Exercise description: In the online discussion below, quote every sentence that contains the word "racist".

Passage provided:
::::::::::
Wasn't a racist comment. Words that sound different in different languages can be some of the fun of learning languages and all cultures do this. When I lived in Germany, there is the classic example of "gift" sounding like poison.
In Japan good luck introducing yourself if your name is Gary - It sounds like diarrhea.

Since you are passing judgment, id say it would really help if you didn't see everything through a racist lens. It implies a degree of projection. Its ok to take some innocent pleasure out of things like language - it works in all directions and does not involve othering unless it's done with some malicious intent.

if you would reread my comment, you would see i said twice that i don't think you are trying to be racist.

however, the impact of harmlessly-intentioned statements is completely determined in the mind of the listener.

if you feel i judged you, that's an example of how my intentions are out of sync with the consequence on your feelings. i apologize. it's also reinforces my point.

to clarify, you might originate a statement, make a comment, then it leaves your mind and your body. the affect on you is done and any meaning in the words is frozen. people, myself included, tend to think our intended meaning is more explicit (denotation vs connotation) in our words than it actually is.

like a pebble in the air, that comment can land in the ground and not touch anyone, not trigger anyone's feelings.
::::::::::
Material provided:

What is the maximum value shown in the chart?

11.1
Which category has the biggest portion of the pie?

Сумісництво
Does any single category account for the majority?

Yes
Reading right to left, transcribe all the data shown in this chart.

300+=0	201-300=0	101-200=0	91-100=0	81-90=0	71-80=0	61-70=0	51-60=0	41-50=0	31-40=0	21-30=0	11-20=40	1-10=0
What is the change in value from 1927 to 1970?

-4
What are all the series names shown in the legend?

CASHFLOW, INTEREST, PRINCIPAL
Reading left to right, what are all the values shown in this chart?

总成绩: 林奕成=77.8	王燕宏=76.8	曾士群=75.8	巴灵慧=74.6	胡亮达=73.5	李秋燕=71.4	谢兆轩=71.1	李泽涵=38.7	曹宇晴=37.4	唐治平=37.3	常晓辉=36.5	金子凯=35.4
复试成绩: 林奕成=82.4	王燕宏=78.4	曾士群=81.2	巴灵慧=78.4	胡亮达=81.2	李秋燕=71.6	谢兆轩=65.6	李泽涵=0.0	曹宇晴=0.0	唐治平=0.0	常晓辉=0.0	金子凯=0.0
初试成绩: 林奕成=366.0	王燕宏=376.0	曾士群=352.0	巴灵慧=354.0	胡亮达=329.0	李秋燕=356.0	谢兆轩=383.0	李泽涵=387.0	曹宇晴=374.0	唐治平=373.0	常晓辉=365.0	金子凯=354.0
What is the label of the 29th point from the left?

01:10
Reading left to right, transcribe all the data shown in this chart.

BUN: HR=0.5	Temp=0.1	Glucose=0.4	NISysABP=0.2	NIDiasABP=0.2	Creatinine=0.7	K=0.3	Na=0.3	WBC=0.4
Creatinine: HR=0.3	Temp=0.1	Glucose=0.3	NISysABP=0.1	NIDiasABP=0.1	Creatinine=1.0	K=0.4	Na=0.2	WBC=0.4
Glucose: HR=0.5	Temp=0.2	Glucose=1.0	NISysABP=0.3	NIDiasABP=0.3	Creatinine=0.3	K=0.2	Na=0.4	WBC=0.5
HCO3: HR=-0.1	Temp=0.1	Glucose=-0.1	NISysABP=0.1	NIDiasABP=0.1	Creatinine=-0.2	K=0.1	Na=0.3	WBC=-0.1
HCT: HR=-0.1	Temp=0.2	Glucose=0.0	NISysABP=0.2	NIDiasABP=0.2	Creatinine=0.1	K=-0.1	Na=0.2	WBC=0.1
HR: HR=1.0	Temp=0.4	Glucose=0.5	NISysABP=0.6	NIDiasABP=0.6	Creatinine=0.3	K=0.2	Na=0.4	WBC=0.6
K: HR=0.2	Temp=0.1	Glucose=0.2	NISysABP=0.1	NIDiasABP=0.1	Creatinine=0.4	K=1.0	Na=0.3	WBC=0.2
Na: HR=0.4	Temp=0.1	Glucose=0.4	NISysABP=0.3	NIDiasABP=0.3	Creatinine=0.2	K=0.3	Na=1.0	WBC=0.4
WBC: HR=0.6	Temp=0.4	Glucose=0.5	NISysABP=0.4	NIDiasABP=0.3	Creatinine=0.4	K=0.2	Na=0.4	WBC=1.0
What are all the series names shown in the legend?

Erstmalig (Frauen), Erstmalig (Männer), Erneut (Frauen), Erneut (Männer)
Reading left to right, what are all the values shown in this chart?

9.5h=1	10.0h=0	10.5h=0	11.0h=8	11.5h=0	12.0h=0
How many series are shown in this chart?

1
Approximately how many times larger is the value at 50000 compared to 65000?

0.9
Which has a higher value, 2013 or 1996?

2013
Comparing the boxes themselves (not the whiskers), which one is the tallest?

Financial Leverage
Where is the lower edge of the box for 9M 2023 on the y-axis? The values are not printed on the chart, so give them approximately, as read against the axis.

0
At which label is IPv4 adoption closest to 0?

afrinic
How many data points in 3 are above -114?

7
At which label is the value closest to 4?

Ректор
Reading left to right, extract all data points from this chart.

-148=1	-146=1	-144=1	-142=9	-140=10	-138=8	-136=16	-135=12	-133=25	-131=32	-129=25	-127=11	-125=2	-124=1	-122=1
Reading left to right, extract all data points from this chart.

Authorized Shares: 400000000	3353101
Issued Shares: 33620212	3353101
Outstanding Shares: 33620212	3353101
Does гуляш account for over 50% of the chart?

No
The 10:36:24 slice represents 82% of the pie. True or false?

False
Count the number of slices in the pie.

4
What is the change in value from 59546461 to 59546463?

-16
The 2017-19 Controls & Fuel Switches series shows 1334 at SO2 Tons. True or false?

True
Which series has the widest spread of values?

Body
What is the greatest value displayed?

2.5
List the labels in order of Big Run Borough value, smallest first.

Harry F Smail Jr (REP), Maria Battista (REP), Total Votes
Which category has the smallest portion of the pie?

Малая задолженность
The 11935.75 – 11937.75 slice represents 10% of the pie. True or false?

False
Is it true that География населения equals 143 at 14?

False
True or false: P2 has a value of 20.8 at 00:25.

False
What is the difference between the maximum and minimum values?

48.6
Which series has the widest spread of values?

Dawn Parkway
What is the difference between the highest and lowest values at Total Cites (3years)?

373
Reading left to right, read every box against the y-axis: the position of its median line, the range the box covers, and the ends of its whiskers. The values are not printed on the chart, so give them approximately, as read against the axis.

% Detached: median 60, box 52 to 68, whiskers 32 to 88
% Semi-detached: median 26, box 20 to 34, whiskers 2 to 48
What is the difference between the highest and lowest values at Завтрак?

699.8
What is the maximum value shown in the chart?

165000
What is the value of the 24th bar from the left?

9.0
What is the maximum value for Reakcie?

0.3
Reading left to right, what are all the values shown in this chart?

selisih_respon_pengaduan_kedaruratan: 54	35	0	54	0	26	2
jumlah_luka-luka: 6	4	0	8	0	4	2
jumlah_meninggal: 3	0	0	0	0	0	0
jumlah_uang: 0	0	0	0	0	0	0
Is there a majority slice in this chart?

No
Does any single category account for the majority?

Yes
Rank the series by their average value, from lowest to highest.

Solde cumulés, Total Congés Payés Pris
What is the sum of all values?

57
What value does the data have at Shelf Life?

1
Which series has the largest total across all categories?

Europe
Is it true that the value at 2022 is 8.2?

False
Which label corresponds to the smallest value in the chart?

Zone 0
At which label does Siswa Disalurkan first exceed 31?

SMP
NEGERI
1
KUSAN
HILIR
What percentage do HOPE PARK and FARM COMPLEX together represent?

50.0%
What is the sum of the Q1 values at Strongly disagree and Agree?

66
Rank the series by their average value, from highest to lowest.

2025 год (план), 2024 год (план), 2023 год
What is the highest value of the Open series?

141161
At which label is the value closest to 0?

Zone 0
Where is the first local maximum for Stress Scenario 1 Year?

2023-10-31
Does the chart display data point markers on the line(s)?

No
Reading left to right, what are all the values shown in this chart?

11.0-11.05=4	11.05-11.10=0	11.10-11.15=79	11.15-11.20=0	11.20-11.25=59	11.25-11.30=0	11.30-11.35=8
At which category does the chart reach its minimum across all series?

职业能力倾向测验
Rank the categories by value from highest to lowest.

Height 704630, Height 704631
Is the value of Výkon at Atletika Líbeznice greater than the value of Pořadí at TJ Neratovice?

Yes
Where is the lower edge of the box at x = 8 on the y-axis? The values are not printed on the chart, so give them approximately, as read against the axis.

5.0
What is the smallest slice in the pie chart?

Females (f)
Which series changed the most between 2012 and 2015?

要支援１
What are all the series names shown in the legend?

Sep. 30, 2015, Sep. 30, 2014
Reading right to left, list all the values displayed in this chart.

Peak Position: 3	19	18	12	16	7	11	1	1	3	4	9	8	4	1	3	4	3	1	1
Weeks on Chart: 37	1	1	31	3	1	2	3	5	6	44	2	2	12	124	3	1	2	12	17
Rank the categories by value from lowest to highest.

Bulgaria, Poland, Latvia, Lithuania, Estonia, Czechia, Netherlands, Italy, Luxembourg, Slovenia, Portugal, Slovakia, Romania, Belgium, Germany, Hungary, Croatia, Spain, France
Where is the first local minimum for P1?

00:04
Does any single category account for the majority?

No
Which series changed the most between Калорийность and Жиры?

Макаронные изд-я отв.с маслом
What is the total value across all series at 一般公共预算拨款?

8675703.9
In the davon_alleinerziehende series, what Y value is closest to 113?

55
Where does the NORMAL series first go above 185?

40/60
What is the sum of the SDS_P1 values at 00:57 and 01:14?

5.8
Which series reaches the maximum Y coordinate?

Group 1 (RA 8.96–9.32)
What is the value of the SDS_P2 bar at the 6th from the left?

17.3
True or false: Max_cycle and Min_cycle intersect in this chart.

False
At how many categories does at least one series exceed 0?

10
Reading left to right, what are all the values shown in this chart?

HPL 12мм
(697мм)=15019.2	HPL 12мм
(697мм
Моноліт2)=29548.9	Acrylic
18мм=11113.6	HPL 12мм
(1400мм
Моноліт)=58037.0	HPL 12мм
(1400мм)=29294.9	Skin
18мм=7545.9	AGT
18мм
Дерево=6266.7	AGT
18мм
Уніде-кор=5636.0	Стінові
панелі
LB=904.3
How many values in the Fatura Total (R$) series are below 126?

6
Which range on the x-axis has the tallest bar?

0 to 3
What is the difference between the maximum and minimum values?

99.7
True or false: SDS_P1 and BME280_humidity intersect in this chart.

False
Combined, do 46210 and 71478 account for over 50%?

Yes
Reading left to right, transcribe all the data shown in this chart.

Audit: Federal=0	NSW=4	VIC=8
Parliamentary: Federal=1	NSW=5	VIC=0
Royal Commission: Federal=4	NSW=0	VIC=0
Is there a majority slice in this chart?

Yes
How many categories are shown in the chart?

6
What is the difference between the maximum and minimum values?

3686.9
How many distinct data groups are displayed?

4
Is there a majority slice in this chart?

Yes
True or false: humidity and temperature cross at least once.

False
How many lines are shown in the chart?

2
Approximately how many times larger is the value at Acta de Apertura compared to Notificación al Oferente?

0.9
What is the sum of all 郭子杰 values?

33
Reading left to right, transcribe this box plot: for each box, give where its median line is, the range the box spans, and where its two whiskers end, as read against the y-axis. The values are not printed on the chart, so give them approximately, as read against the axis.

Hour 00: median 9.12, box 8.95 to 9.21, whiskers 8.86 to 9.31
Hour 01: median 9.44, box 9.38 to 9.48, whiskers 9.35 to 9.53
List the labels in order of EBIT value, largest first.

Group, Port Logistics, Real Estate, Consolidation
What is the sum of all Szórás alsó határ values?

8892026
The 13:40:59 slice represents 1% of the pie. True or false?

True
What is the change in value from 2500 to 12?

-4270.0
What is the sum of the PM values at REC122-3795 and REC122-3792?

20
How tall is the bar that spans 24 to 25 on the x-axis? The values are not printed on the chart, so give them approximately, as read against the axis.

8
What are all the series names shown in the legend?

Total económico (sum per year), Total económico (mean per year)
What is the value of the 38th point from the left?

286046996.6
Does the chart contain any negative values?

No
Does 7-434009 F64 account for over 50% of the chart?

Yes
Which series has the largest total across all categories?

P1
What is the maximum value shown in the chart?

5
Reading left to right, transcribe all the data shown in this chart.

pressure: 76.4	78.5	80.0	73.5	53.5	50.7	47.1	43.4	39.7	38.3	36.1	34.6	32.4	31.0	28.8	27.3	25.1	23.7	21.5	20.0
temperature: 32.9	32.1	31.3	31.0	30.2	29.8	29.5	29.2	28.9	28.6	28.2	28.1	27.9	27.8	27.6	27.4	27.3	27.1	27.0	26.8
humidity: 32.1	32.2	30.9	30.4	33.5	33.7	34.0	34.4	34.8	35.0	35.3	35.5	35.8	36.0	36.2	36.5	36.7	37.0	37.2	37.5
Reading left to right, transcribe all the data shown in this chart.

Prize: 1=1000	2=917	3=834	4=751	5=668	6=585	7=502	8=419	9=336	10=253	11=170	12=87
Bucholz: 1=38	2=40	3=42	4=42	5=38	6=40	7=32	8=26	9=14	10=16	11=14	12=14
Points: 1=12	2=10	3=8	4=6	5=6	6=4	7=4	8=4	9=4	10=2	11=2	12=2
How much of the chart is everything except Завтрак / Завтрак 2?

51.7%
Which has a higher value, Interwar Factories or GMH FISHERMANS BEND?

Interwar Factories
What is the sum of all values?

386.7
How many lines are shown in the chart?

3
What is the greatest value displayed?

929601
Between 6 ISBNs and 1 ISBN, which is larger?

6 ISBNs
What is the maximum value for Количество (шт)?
::::::::::
Written solution:
1. "Wasn't a racist comment."
2. "Since you are passing judgment, id say it would really help if you didn't see everything through a racist lens."
3. "if you would reread my comment, you would see i said twice that i don't think you are trying to be racist."